7 Fear Allah makes you the nicest to your family:
Generally, it is seen that people are mannerful, gentle and polite in the gatherings, but they don’t know what is going on in the head of their spouse sitting next to them. Sometimes rudeness holds back the spouse to talk openly and sharing the ideas that linger in one’s heart.
Once Hazrat Ayesha (R.A.) was asked about the character of Prophet Muhammad(p.b.u.h). She said:
“Anything that is in the Quran was his character.”
Fear Allah becomes the blessing for the married couple. When Prophet Muhammad demonstrates such treatment towards his family then a Muslim himself will follow the same pattern.
Moreover, fear Allah makes the heart soft to the family and a person gets ready to forgive one’s mistake of keeping in mind that on the day of judgement Allah will reward him or her. A Muslim knows that the spouse is the one, who deserves the most, one’s good behaviour. Kindness is the duty or obligation of every Muslim but family deserves kindness the most which become another pillar in securing the marriage.
8 Fear Allah and spouse respect:
Allah orders to respect spouse through his one verse that says:
“They (your wives) are a clothing(covering) for you and you too are a clothing(covering) for them.”
In this verse, the garment is something that adorns and hides the ugliness, the garment is the symbol of status and brings respect. A man who fears Allah keep his wife in a manner that brings respect to the family, he would really think of her as close as his garment, gives her the attention and respect which is always needed.

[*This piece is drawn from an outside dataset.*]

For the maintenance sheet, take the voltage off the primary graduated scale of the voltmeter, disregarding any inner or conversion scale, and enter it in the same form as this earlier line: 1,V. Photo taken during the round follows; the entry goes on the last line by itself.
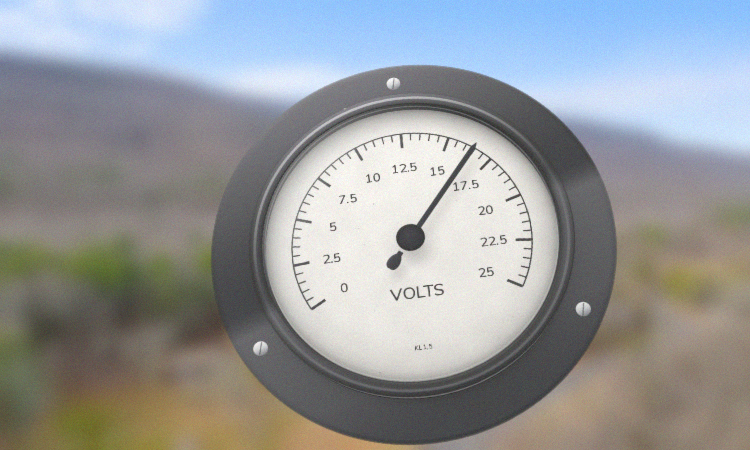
16.5,V
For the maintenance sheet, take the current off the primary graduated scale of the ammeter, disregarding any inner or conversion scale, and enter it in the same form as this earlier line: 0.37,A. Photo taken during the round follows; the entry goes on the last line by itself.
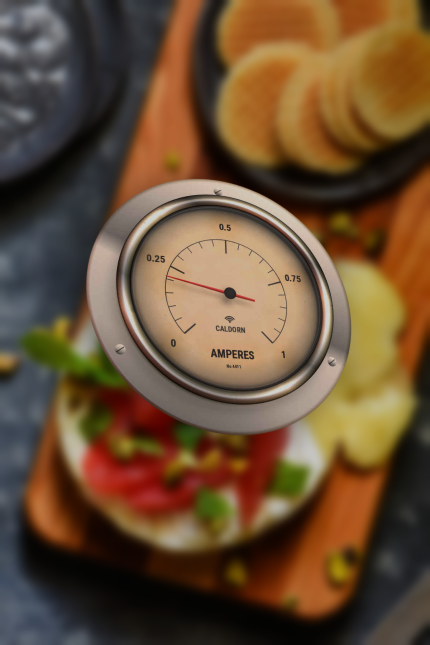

This verse is not only for a husband it implies to a wife as well. A lady who does fear Allah will show the dignity and respect for her husband. She maintains her relationship in such a manner that she wants only her husband by her side and nobody else. In this scenario, marriage becomes a blissful occasion of their lives and they would feel contented with their hearts.
9 Fear Allah makes the marriage intact:
Muslim has an opportunity to follow the beautiful journey of ‘sunnah’. Marriage is not the easy journey. Married couples will agree to this spontaneously. Fear Allah is the root that nurtures a Muslim and blossoms the flower of his marriage. When a Muslim has to be nice to the family, not get into arguments and fights, take care of the spouse’s every sort of need, give the respect, rush to help, must not discourage, has to be kind and be considerate for the happiness of the spouse then there is no chance that the marriage won’t flourish.
Fear Allah is the demand even for those couples who never think of its existence before. It is something that erases the difficulties and counsels the couple secretly. A Muslim that fears Allah submits to Him first and then make a connection to the spouse. He has the spirit to make his marriage to the way to Jannah for him as well as for his family members.
The noble Quran quotes:
“O who you believe save yourself from fire(of hell) and then your families.”